Classification Gains
For classification trees (those with a categorical target variable), the gain index percentage tells you how much greater the proportion of a given target category at each node differs from the overall proportion.
Node-by-Node Statistics
In this view, the table displays one row for each terminal node. For example, if the overall response to your direct mail campaign was 10% but 20% of the records that fall into node X responded positively, the index percentage for the node would be 200%, indicating that respondents in this group are twice as likely to buy relative to the overall population.
For C&R Tree and QUEST nodes where an overfit prevention set is specified, two sets of statistics are displayed:
- tree growing set - the training sample with the overfit prevention set removed
- overfit prevention set
For other C&R Tree and QUEST interactive trees, and for all CHAID interactive trees, only the tree growing set statistics are displayed.
Nodes. The ID of the current node (as displayed on the Viewer tab).
Node: n. The total number of records in that node.
Node (%). The percentage of all records in the dataset that fall into this node.

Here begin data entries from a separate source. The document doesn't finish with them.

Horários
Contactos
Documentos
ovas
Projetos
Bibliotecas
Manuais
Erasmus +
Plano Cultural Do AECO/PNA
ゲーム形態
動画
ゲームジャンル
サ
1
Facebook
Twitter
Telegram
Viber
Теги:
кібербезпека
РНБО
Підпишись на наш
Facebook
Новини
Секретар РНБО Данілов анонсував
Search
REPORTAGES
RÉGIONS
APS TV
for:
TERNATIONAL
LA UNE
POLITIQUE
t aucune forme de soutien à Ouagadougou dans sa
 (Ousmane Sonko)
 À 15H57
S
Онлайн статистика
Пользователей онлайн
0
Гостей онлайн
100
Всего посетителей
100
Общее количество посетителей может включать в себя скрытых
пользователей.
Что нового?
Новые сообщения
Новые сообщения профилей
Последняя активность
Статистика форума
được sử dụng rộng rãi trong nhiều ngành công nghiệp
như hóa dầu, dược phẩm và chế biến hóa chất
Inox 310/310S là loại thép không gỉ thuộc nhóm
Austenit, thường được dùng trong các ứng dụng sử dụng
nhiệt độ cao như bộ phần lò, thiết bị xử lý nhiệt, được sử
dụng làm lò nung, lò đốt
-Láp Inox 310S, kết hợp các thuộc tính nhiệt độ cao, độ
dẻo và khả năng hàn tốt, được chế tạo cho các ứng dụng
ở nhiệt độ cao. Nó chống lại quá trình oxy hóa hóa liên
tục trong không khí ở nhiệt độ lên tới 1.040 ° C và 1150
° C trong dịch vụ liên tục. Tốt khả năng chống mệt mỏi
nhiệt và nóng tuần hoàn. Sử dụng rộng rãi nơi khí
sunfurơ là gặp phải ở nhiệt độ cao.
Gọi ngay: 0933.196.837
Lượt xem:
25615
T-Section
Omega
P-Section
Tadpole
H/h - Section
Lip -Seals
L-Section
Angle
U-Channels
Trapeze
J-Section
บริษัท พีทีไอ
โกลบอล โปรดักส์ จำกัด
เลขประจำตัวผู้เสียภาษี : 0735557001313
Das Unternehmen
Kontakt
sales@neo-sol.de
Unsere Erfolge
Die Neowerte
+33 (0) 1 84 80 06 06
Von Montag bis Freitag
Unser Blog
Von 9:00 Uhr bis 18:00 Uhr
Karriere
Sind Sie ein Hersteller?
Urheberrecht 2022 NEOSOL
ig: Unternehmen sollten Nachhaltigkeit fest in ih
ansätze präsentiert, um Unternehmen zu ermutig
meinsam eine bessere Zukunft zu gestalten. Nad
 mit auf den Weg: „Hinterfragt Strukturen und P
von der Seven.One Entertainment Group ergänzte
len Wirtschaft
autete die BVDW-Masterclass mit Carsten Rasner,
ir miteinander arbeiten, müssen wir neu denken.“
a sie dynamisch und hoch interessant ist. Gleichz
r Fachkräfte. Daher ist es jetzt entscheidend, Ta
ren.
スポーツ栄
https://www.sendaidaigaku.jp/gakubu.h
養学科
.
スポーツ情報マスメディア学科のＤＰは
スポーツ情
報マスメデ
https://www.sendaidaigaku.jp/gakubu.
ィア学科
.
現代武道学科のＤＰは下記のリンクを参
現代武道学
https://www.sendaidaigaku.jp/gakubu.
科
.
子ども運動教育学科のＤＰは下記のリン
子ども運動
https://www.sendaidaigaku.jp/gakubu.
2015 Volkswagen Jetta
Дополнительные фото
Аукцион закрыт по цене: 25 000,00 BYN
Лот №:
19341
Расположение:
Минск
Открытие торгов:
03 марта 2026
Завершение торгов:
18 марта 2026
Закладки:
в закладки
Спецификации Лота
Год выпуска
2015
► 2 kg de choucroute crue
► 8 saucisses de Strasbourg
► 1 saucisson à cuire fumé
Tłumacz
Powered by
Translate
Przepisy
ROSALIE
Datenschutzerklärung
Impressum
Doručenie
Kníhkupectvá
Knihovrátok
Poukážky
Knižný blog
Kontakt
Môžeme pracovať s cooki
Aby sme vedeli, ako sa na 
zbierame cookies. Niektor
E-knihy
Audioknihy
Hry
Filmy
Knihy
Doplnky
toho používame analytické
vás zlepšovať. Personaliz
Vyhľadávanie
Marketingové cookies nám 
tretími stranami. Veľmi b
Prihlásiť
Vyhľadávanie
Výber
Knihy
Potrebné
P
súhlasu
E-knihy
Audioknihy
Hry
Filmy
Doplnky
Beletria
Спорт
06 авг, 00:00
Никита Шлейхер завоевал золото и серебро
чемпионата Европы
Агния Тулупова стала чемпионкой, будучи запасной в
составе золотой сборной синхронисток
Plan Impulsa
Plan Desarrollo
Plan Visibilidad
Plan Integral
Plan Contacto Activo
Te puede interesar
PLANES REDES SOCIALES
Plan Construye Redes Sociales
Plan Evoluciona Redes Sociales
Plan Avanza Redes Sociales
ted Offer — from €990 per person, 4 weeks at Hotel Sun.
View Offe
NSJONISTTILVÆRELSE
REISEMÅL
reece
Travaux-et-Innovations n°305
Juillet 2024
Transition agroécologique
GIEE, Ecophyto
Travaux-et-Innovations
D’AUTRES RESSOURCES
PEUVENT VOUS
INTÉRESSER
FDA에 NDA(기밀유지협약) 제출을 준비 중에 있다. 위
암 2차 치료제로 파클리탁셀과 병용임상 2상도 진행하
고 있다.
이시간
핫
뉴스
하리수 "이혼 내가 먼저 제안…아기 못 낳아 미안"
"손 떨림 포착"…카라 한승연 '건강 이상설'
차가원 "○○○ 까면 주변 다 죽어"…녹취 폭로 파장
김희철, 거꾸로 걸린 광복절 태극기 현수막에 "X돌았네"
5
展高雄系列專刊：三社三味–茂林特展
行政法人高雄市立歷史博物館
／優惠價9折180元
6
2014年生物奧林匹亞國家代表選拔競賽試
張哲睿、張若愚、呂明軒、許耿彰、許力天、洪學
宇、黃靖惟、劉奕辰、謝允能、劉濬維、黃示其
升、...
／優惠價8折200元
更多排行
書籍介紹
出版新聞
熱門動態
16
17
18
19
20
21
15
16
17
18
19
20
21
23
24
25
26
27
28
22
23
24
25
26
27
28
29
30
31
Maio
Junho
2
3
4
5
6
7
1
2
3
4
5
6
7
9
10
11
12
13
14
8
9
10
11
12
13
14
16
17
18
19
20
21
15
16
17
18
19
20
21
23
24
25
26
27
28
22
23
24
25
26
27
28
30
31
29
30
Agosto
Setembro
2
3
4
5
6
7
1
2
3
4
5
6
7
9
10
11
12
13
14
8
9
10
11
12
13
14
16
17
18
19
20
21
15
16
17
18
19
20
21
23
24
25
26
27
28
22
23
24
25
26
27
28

Gain: n. The number of records with the selected target category that fall into this node. In other words, of all the records in the dataset that fall under the target category, how many are in this node?
Gain (%). The percentage of all records in the target category, across the entire dataset, that fall into this node.
Response (%). The percentage of records in the current node that fall under the target category. Responses in this context are sometimes referred to as "hits."
Index (%). The response percentage for the current node expressed as a percentage of the response percentage for the entire dataset. For example, an index value of 300% indicates that records in this node are three times as likely to fall under the target category as for the dataset as a whole.
Cumulative Statistics
In the cumulative view, the table displays one node per row, but statistics are cumulative, sorted in ascending or descending order by index percentage. For example if a descending sort is applied, the node with the highest index percentage is listed first, and statistics in the rows that follow are cumulative for that row and above.
The cumulative index percentage decreases row-by-row as nodes with lower and lower response percentages are added. The cumulative index for the final row is always 100% because at this point the entire dataset is included.
Quantiles
In this view, each row in the table represents a quantile rather than a node. The quantiles are either quartiles, quintiles (fifths), deciles (tenths), vingtiles (twentieths), or percentiles (hundredths). Multiple nodes can be listed in a single quantile if more than one node is needed to make up that percentage (for example, if quartiles are displayed but the top two nodes contain fewer than 50% of all cases). The rest of the table is cumulative and can be interpreted in the same manner as the cumulative view.